> _Aufgabenstellung_:
Prüfe, ob die folgenden Aussagen mit dem Text über den Senfkornpreis übereinstimmen. Antworte jeweils mit Ja oder Nein und zitiere die entscheidenden Wörter des Textes genau.
1. Der Preis ist mit 1.000 Euro dotiert.
2. Der Preis wird seit 1996 verliehen.
3. Die Auszeichnung wurde in der Caritas-Zentrale überreicht.

> _Übungstext_:
* * *

Projekt überzeugt Jury mit inklusivem Angebot für neuzugezogene Frankfurter

Das Projekt „cafe deutschland“ hat den Senfkornpreis gewonnen. Die Gruppe fördert die Integration von Geflüchteten, indem sie Begegnungsmöglichkeiten zwischen Flüchtlingen und Menschen schafft, die schon länger in Frankfurt leben. Der Preis für beispielhaftes soziales Engagement wird seit 1986 von der Arbeitsgemeinschaft Caritas der Gemeinde (ArGe) und dem Caritasverband verliehen und ist mit 1.000 Euro dotiert. ArGe-Sprecherin Ingrid Iwanowsky und Caritasdirektorin Gaby Hagmans überreichten die Auszeichnung bei einem Ehrenamtsfest am Samstag, 21. April, in der Caritas-Zentrale.

* * *

[Gespeicherte Dateneinträge]
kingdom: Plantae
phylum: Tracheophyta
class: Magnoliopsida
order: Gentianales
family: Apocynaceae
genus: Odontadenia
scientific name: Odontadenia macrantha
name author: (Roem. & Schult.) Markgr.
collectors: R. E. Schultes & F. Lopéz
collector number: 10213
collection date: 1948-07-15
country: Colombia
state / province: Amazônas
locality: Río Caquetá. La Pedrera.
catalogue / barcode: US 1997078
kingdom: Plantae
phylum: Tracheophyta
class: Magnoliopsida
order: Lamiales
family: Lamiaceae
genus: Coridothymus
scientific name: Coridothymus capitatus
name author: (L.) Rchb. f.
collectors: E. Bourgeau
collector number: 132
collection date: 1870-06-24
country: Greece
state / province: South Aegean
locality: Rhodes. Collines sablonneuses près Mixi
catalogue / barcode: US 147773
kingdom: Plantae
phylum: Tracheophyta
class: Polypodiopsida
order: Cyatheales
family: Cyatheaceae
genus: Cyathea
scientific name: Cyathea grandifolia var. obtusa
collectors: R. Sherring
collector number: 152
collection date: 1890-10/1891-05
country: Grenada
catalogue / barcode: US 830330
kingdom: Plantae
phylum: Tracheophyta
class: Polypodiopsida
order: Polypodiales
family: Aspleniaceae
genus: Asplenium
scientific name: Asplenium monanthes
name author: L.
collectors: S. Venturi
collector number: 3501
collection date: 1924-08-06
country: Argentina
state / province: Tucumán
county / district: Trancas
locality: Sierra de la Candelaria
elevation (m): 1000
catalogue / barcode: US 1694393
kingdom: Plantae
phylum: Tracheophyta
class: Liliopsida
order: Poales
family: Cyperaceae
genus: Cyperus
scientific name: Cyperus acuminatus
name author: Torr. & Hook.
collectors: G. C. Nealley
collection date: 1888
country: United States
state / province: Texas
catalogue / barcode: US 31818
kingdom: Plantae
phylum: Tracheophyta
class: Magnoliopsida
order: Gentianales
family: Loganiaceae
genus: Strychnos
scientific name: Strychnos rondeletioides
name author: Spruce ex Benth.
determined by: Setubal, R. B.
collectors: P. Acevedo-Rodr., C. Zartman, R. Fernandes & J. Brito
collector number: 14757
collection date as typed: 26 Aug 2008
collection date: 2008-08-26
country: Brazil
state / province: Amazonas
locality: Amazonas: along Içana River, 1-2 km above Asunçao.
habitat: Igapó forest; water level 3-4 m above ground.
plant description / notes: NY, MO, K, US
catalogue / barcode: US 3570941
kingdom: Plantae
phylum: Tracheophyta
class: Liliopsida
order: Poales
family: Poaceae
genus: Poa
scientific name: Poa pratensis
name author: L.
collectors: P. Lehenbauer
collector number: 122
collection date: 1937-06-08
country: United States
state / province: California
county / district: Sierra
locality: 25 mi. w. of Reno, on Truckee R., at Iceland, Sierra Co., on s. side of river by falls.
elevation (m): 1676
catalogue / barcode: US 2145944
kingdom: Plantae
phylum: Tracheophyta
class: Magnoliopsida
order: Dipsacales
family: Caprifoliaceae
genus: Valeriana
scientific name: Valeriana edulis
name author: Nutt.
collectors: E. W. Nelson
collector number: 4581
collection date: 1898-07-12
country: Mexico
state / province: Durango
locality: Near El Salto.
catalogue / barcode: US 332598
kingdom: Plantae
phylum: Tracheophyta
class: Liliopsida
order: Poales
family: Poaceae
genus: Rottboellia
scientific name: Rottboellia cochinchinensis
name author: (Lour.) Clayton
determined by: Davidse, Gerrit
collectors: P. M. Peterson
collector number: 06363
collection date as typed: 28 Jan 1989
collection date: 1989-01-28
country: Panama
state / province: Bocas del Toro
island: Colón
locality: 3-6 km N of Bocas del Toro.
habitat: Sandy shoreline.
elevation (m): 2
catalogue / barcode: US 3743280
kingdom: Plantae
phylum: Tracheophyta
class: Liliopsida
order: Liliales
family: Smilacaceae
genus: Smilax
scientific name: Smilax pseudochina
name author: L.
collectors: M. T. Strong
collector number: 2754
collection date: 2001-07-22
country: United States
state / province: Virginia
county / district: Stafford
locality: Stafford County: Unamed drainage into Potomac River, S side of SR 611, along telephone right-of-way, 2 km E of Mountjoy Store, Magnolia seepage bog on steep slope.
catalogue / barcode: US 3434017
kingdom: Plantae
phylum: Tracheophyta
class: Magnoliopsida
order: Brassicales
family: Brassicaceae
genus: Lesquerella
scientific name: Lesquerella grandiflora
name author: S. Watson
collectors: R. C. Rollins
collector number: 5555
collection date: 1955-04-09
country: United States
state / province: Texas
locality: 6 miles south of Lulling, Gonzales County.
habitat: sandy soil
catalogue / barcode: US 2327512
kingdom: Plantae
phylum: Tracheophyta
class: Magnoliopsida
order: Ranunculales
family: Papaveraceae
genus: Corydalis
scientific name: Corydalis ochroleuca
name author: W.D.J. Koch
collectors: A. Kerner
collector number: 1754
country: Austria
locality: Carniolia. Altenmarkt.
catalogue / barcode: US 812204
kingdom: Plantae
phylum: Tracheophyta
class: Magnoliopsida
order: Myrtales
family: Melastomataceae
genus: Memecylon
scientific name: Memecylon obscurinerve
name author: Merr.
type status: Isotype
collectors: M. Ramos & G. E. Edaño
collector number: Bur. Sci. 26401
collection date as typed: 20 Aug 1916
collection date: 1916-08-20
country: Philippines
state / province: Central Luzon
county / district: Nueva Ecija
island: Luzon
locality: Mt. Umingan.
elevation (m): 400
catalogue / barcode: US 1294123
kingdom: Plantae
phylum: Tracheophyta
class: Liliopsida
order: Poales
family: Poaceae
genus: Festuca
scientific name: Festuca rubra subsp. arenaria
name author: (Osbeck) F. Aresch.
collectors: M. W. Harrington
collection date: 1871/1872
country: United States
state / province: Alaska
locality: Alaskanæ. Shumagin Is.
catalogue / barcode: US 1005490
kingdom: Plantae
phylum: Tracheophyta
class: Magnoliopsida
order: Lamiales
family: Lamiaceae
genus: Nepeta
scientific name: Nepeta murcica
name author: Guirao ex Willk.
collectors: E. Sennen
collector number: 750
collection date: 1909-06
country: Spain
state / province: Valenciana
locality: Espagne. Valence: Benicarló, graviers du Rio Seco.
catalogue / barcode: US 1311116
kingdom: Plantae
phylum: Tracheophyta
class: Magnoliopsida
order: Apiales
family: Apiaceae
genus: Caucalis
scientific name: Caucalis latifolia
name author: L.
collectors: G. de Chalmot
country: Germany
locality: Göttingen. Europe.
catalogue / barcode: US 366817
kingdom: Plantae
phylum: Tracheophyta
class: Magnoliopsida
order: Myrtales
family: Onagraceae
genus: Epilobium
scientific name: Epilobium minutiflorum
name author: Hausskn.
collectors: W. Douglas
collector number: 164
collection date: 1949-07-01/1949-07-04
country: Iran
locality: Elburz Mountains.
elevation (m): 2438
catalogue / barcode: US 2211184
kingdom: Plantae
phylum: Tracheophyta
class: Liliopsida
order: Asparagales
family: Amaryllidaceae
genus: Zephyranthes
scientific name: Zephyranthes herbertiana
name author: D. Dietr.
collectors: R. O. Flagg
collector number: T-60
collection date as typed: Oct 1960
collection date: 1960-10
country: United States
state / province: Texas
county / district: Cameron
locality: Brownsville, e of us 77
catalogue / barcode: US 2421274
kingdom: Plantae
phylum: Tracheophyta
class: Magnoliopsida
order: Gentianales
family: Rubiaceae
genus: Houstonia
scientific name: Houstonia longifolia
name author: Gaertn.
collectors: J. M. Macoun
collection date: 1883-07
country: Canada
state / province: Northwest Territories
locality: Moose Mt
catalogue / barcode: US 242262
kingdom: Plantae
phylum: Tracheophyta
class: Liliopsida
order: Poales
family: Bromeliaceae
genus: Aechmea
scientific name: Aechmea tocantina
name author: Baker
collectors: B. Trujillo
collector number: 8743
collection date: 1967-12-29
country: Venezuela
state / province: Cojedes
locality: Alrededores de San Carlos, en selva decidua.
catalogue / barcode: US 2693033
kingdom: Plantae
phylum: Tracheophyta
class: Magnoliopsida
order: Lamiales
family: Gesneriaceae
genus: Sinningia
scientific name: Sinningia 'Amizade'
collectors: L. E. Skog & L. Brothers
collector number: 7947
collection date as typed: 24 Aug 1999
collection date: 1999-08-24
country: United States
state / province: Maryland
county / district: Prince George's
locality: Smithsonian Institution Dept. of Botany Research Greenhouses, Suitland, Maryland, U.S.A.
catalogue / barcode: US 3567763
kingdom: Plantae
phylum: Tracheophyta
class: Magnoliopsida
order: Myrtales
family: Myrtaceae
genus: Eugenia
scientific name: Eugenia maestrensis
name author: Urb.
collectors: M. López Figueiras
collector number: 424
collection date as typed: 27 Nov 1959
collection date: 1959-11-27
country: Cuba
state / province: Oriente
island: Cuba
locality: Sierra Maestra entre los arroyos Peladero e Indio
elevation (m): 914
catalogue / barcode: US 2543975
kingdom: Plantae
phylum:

* * *

> _Ergebnis_:
1. Ja: „ist mit 1.000 Euro dotiert“
2. Nein: „seit 1986“
3. Ja: „in der Caritas-Zentrale“